- YOUR ASSIGNMENT -
Scan the data below and pick out the lines containing the word "depth".

*** Opening TASK INPUT ***

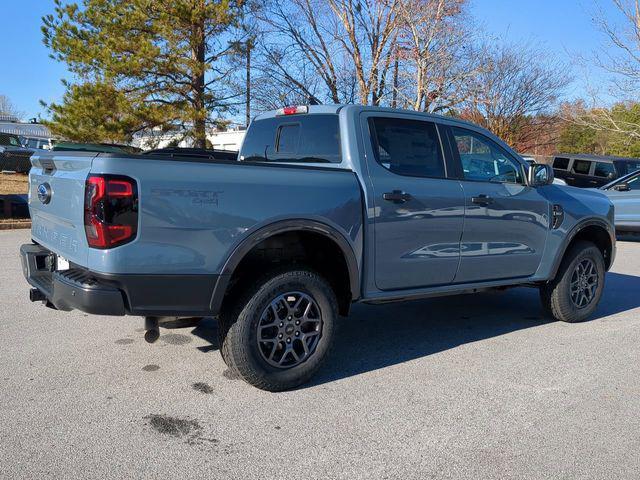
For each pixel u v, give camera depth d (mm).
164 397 3898
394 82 20547
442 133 5031
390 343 5262
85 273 3588
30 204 4789
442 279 4961
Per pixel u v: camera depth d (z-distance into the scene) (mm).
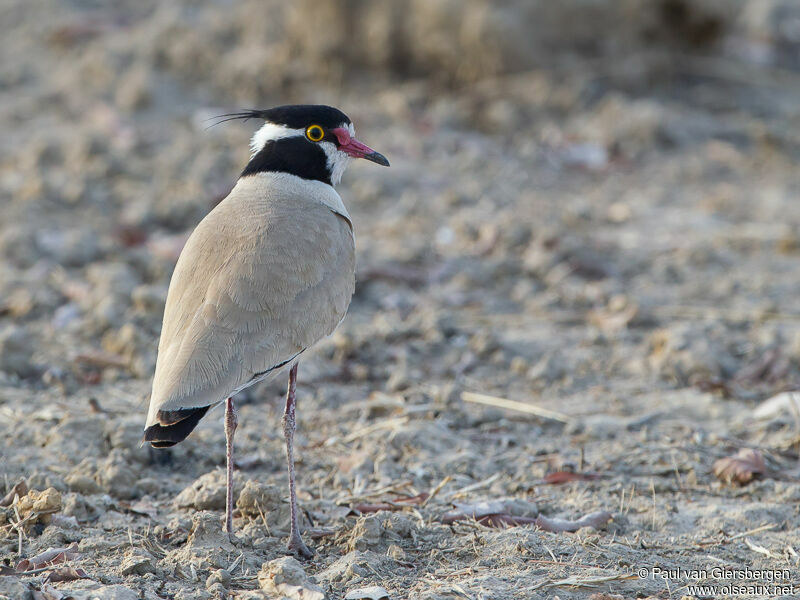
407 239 15750
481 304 13945
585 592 7406
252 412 10945
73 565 7555
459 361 12312
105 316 12758
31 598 7039
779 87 22031
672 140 19812
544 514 8898
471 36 20516
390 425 10508
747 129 20328
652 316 13320
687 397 11406
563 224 16594
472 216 16438
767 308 13516
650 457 9992
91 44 23969
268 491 8539
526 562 7793
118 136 19578
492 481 9539
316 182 9109
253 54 22203
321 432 10594
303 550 8016
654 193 17938
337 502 9016
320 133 9062
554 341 12859
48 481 8820
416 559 7922
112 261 14812
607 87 21172
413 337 12883
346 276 8539
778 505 9047
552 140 19703
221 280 7879
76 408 10820
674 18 21250
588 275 14805
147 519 8555
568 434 10625
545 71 20844
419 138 19688
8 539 7969
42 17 25812
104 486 9000
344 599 7258
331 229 8586
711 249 15562
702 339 12227
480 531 8375
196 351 7543
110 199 17234
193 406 7355
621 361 12289
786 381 11703
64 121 20438
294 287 8039
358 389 11617
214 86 21844
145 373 11750
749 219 16859
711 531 8609
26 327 12984
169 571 7582
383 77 21656
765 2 24547
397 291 14203
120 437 9789
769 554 8141
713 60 21984
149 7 26047
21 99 21484
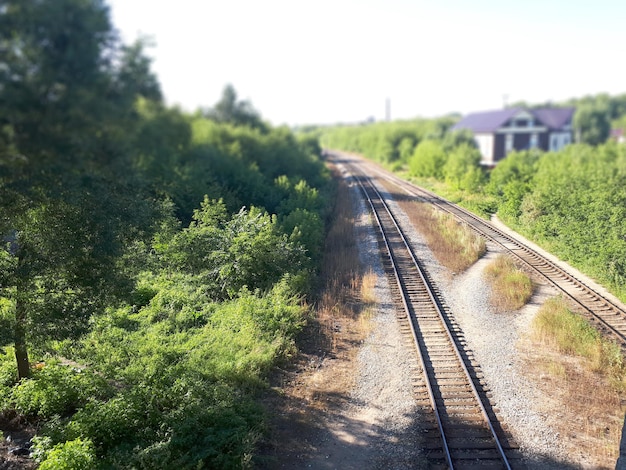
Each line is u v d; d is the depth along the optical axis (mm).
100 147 6348
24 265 9023
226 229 18344
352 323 14695
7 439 9438
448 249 21891
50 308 9617
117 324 14445
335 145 120312
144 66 6496
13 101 5305
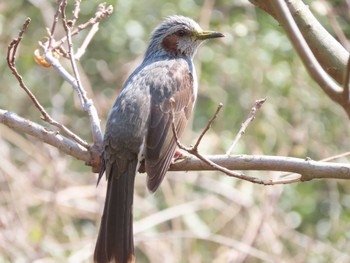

*** Closing TASK INPUT ***

- WRITTEN ANSWER -
For each pixel u v, give camera depth d (mm).
Per pixel u v: camera depth d (z-distance into the scene) (mm).
Each line is u v d; d is the depth along the optical axis (mm).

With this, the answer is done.